#### [Description of the task]
Repeat every line of the material that follows, word for word.

(Beginning of Excerpted records)

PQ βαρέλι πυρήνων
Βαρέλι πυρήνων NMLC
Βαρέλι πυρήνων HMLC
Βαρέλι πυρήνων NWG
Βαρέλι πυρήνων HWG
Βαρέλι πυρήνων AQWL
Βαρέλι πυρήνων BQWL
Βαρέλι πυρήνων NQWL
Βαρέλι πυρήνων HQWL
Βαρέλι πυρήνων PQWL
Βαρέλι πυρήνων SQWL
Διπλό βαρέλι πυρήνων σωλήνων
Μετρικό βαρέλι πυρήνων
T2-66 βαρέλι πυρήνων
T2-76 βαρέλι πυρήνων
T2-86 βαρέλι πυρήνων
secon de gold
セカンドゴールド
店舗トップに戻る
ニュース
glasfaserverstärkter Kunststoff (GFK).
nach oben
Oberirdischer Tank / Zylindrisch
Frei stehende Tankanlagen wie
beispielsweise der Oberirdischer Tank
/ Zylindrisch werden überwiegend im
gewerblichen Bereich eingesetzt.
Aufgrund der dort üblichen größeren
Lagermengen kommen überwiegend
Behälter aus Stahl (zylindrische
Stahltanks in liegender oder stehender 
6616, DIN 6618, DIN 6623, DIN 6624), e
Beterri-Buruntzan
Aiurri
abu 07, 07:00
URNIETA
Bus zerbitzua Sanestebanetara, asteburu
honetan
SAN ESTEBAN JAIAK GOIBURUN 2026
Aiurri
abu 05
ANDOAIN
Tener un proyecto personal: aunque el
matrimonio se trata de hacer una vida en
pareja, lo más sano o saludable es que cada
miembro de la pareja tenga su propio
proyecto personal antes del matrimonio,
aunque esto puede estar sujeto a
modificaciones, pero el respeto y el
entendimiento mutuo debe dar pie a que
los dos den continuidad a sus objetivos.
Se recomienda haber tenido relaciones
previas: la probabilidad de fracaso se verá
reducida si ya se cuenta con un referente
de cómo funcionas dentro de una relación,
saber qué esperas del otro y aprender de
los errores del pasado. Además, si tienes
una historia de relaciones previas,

(End of Excerpted records)

#### [Task solution]
PQ βαρέλι πυρήνων
Βαρέλι πυρήνων NMLC
Βαρέλι πυρήνων HMLC
Βαρέλι πυρήνων NWG
Βαρέλι πυρήνων HWG
Βαρέλι πυρήνων AQWL
Βαρέλι πυρήνων BQWL
Βαρέλι πυρήνων NQWL
Βαρέλι πυρήνων HQWL
Βαρέλι πυρήνων PQWL
Βαρέλι πυρήνων SQWL
Διπλό βαρέλι πυρήνων σωλήνων
Μετρικό βαρέλι πυρήνων
T2-66 βαρέλι πυρήνων
T2-76 βαρέλι πυρήνων
T2-86 βαρέλι πυρήνων
secon de gold
セカンドゴールド
店舗トップに戻る
ニュース
glasfaserverstärkter Kunststoff (GFK).
nach oben
Oberirdischer Tank / Zylindrisch
Frei stehende Tankanlagen wie
beispielsweise der Oberirdischer Tank
/ Zylindrisch werden überwiegend im
gewerblichen Bereich eingesetzt.
Aufgrund der dort üblichen größeren
Lagermengen kommen überwiegend
Behälter aus Stahl (zylindrische
Stahltanks in liegender oder stehender 
6616, DIN 6618, DIN 6623, DIN 6624), e
Beterri-Buruntzan
Aiurri
abu 07, 07:00
URNIETA
Bus zerbitzua Sanestebanetara, asteburu
honetan
SAN ESTEBAN JAIAK GOIBURUN 2026
Aiurri
abu 05
ANDOAIN
Tener un proyecto personal: aunque el
matrimonio se trata de hacer una vida en
pareja, lo más sano o saludable es que cada
miembro de la pareja tenga su propio
proyecto personal antes del matrimonio,
aunque esto puede estar sujeto a
modificaciones, pero el respeto y el
entendimiento mutuo debe dar pie a que
los dos den continuidad a sus objetivos.
Se recomienda haber tenido relaciones
previas: la probabilidad de fracaso se verá
reducida si ya se cuenta con un referente
de cómo funcionas dentro de una relación,
saber qué esperas del otro y aprender de
los errores del pasado. Además, si tienes
una historia de relaciones previas,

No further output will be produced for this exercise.